"""
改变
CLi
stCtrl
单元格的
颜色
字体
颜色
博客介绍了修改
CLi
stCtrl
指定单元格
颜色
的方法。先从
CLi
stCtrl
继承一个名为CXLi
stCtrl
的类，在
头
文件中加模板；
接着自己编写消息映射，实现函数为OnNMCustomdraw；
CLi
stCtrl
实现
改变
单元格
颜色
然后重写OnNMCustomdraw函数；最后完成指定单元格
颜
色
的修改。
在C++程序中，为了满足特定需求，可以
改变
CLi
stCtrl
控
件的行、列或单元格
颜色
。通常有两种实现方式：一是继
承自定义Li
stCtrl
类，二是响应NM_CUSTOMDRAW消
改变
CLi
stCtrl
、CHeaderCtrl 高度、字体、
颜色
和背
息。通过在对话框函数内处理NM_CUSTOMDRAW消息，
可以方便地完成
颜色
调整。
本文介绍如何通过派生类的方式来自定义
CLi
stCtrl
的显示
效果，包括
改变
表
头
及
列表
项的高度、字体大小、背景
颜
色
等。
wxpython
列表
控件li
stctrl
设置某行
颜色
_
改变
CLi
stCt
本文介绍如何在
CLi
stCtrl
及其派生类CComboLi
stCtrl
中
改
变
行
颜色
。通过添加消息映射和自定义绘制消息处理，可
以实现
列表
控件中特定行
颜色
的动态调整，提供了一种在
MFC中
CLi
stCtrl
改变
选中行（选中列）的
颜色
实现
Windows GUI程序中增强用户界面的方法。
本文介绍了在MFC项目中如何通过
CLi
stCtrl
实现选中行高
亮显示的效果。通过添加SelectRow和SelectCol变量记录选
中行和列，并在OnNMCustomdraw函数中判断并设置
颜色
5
"""
Repeat every record above precisely.

改变
CLi
stCtrl
单元格的
颜色
字体
颜色
博客介绍了修改
CLi
stCtrl
指定单元格
颜色
的方法。先从
CLi
stCtrl
继承一个名为CXLi
stCtrl
的类，在
头
文件中加模板；
接着自己编写消息映射，实现函数为OnNMCustomdraw；
CLi
stCtrl
实现
改变
单元格
颜色
然后重写OnNMCustomdraw函数；最后完成指定单元格
颜
色
的修改。
在C++程序中，为了满足特定需求，可以
改变
CLi
stCtrl
控
件的行、列或单元格
颜色
。通常有两种实现方式：一是继
承自定义Li
stCtrl
类，二是响应NM_CUSTOMDRAW消
改变
CLi
stCtrl
、CHeaderCtrl 高度、字体、
颜色
和背
息。通过在对话框函数内处理NM_CUSTOMDRAW消息，
可以方便地完成
颜色
调整。
本文介绍如何通过派生类的方式来自定义
CLi
stCtrl
的显示
效果，包括
改变
表
头
及
列表
项的高度、字体大小、背景
颜
色
等。
wxpython
列表
控件li
stctrl
设置某行
颜色
_
改变
CLi
stCt
本文介绍如何在
CLi
stCtrl
及其派生类CComboLi
stCtrl
中
改
变
行
颜色
。通过添加消息映射和自定义绘制消息处理，可
以实现
列表
控件中特定行
颜色
的动态调整，提供了一种在
MFC中
CLi
stCtrl
改变
选中行（选中列）的
颜色
实现
Windows GUI程序中增强用户界面的方法。
本文介绍了在MFC项目中如何通过
CLi
stCtrl
实现选中行高
亮显示的效果。通过添加SelectRow和SelectCol变量记录选
中行和列，并在OnNMCustomdraw函数中判断并设置
颜色
5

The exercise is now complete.